My current work is an examination of the glimmer of life that remains after death. As I move
through spaces I look for traces, fragments, and what remains in order to understand what was
once passing over the same ground, breathing the same air as I do. I think of this evidence and
who left it behind as hallow; worth honoring, worth remembering, worth reverence.

Materials such as hair, ceramic, and bone can unlock information about a life lost, revealing and
preserving truths over time. Mourning rituals, funerary traditions, and archeological phenomena
are starting points for sculptures. From a baby’s dress to a set of dentures, a strand of hair to a
single bone, I feel both comfort and anxiety from their hidden secrets. I seek a sense of haunting,
a ghost of the past that has come back.

While researching my work, I often find myself disappearing down rabbit holes. A passage about
burial rituals from an ancient hunter gatherer society may lead me to look at the plaster casts of
Pompeii and then to Victorian era death portraiture. These connective webs that span time,
cultures, and processes circle back into themselves, ever strengthening my hunger for more
information, more instances that prove that death is just another way to live.

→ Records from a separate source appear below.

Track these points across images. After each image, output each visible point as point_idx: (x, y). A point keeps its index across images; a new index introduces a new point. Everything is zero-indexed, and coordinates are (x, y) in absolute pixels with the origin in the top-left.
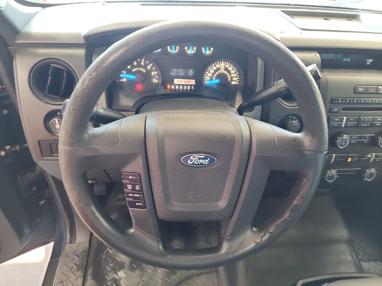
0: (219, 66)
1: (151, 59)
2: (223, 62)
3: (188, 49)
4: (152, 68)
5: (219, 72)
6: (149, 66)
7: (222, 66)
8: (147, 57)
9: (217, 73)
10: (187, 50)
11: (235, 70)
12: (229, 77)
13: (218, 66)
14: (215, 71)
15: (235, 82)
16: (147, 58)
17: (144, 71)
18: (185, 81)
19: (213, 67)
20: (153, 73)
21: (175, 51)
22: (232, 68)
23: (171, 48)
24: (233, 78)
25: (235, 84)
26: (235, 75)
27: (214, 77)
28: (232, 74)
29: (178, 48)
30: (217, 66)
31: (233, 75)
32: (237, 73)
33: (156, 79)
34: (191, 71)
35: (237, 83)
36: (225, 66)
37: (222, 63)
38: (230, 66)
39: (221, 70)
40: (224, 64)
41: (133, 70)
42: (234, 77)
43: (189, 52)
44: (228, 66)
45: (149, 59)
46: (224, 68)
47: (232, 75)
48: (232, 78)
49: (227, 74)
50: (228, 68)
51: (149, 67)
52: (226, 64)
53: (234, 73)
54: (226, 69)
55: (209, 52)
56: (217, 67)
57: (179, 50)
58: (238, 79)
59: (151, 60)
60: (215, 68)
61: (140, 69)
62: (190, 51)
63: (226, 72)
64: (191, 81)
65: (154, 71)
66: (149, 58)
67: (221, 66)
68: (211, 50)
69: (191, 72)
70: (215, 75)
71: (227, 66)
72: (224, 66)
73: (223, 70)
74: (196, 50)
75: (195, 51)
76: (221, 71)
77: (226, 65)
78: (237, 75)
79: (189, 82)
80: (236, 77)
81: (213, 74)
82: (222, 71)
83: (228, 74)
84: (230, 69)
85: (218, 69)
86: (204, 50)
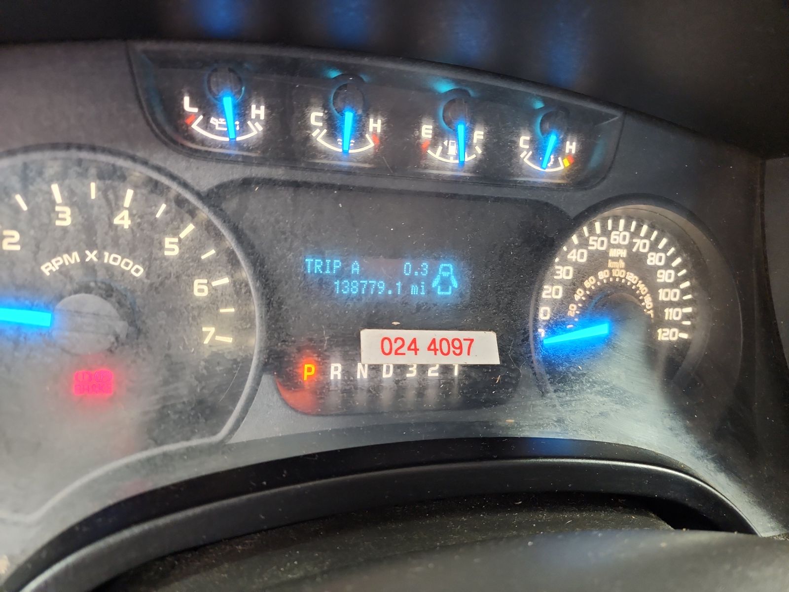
0: (602, 242)
1: (185, 185)
2: (622, 222)
3: (439, 135)
4: (191, 249)
5: (603, 275)
6: (176, 240)
7: (618, 246)
8: (159, 169)
9: (589, 283)
10: (434, 144)
11: (677, 269)
12: (648, 302)
13: (596, 244)
14: (582, 273)
15: (676, 330)
16: (155, 176)
17: (137, 270)
18: (434, 341)
19: (574, 251)
20: (200, 288)
21: (355, 147)
22: (663, 255)
23: (333, 128)
24: (667, 310)
25: (675, 339)
26: (673, 295)
27: (575, 306)
28: (660, 291)
29: (376, 125)
30: (591, 242)
31: (667, 294)
32: (686, 284)
33: (222, 325)
34: (446, 269)
35: (685, 336)
36: (631, 245)
37: (615, 227)
38: (654, 247)
39: (611, 264)
40: (627, 234)
41: (49, 268)
42: (672, 304)
43: (445, 153)
44: (645, 245)
45: (175, 188)
46: (623, 253)
47: (662, 295)
48: (660, 307)
49: (638, 288)
50: (645, 255)
51: (171, 248)
52: (636, 234)
53: (672, 280)
54: (635, 262)
55: (556, 163)
56: (590, 248)
57: (384, 140)
58: (687, 317)
59: (188, 196)
60: (582, 254)
61: (100, 256)
62: (452, 150)
63: (637, 278)
64: (472, 341)
65: (207, 270)
66: (173, 177)
67: (612, 242)
68: (567, 151)
69: (445, 274)
70: (579, 295)
71: (641, 245)
72: (626, 242)
73: (622, 264)
74: (486, 146)
75: (479, 150)
76: (611, 270)
77: (634, 240)
78: (684, 292)
79: (461, 348)
80: (681, 304)
81: (571, 288)
82: (618, 271)
83: (643, 288)
84: (653, 259)
85: (599, 261)
86: (527, 147)
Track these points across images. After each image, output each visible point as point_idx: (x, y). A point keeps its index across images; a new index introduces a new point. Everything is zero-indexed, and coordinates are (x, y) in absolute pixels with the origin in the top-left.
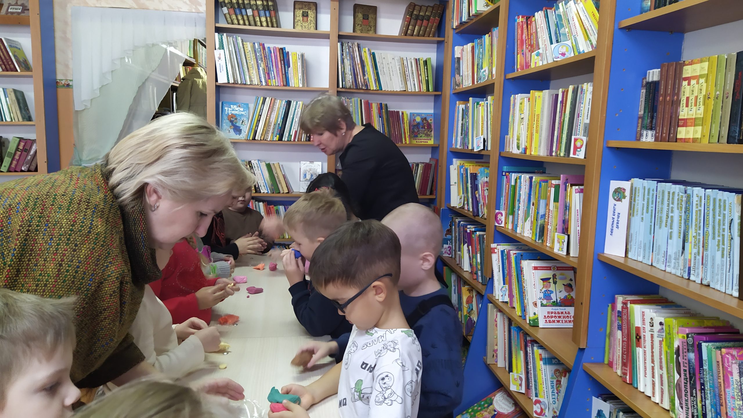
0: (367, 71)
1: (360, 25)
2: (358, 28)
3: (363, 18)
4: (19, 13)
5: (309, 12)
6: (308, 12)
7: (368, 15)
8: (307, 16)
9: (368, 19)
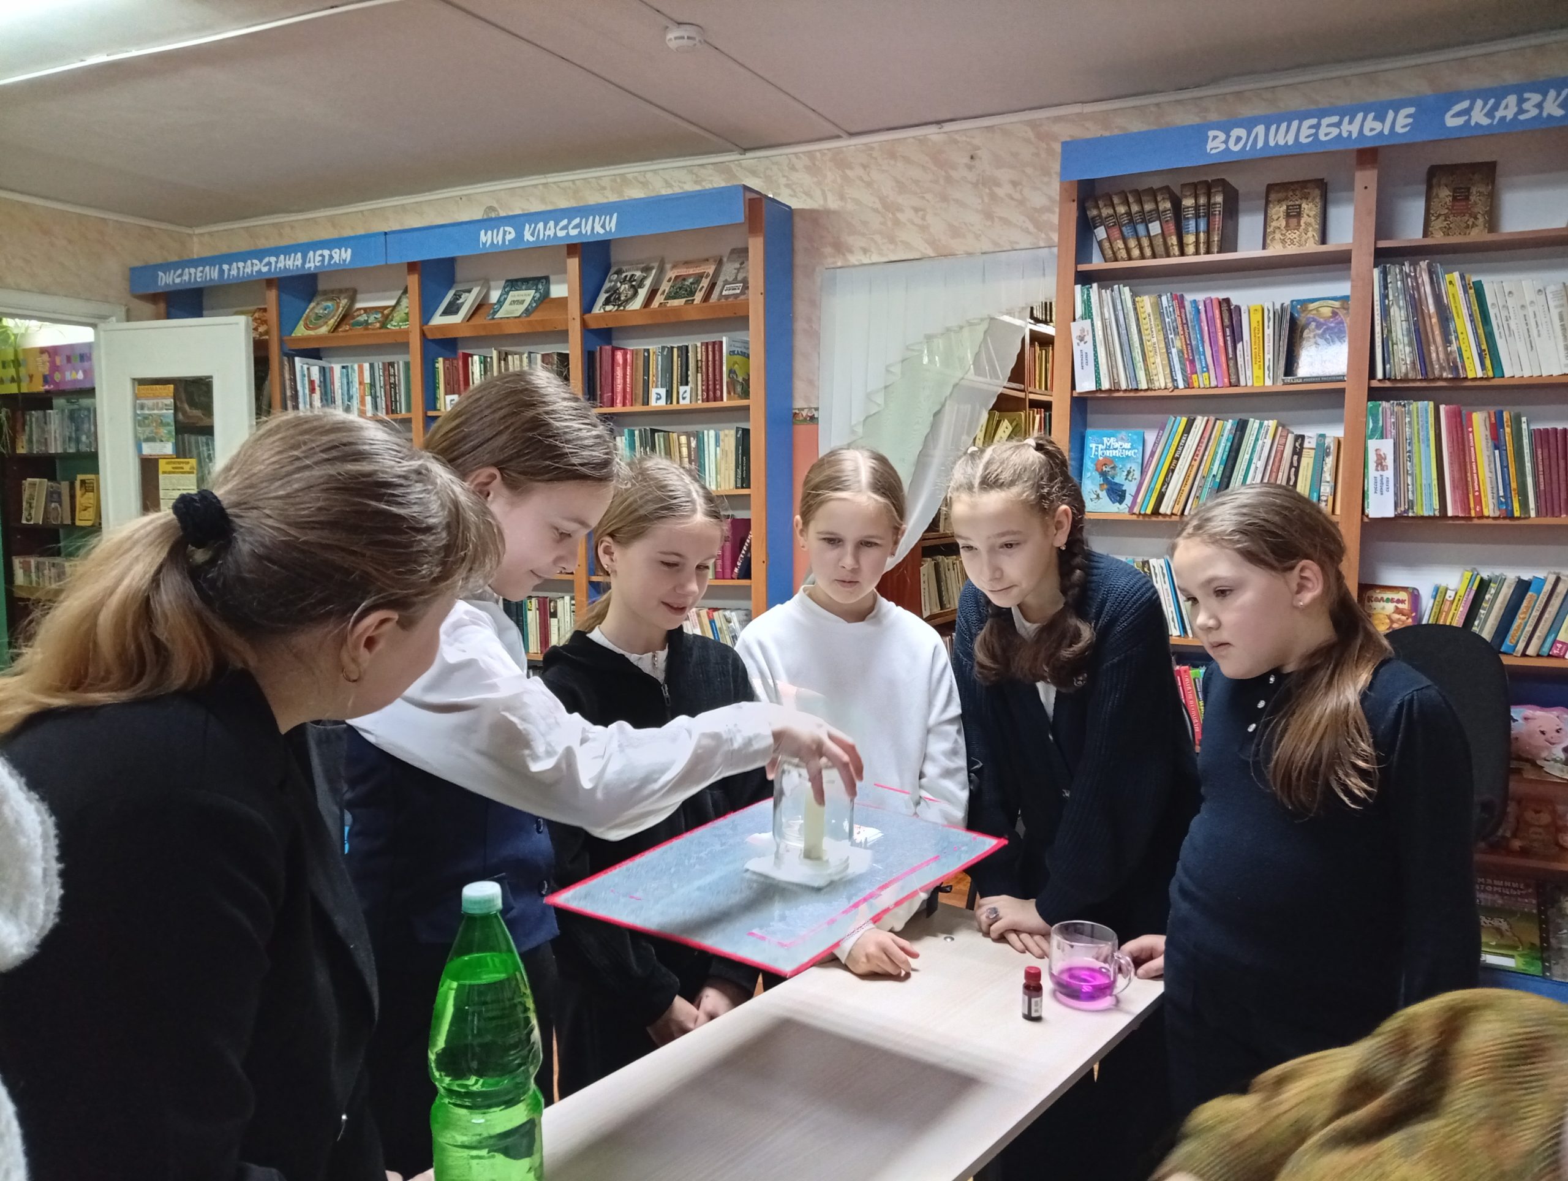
0: (1456, 331)
1: (1442, 218)
2: (1437, 224)
3: (1455, 199)
4: (736, 296)
5: (1304, 206)
6: (1300, 206)
7: (1469, 189)
8: (1299, 215)
9: (1467, 198)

An obsessive, ritual-like need to to collect has been a dominant force in how I interact with,
organize, and understand the world. The seemingly commonplace whatnot, the cherished family
heirloom, or the cat’s old whisker all have both known and forgotten narratives embedded in
their matter. They serve as a record of place, time, touch, and person which in turn give tangible
form to the past, present, and future held in their existence.

I primarily use clay because of its strong bond to human creativity, transformational qualities,
and ability to record and render truths. Ceramic objects have withstood the test of time, creating
a window back into the maker’s methods, the user’s actions, and the traditions around it. The
nature of clay lends itself well to work about the body; it can mimic flesh and bone. It sweats,
cracks, shatters, and disappears back into the earth from which it came.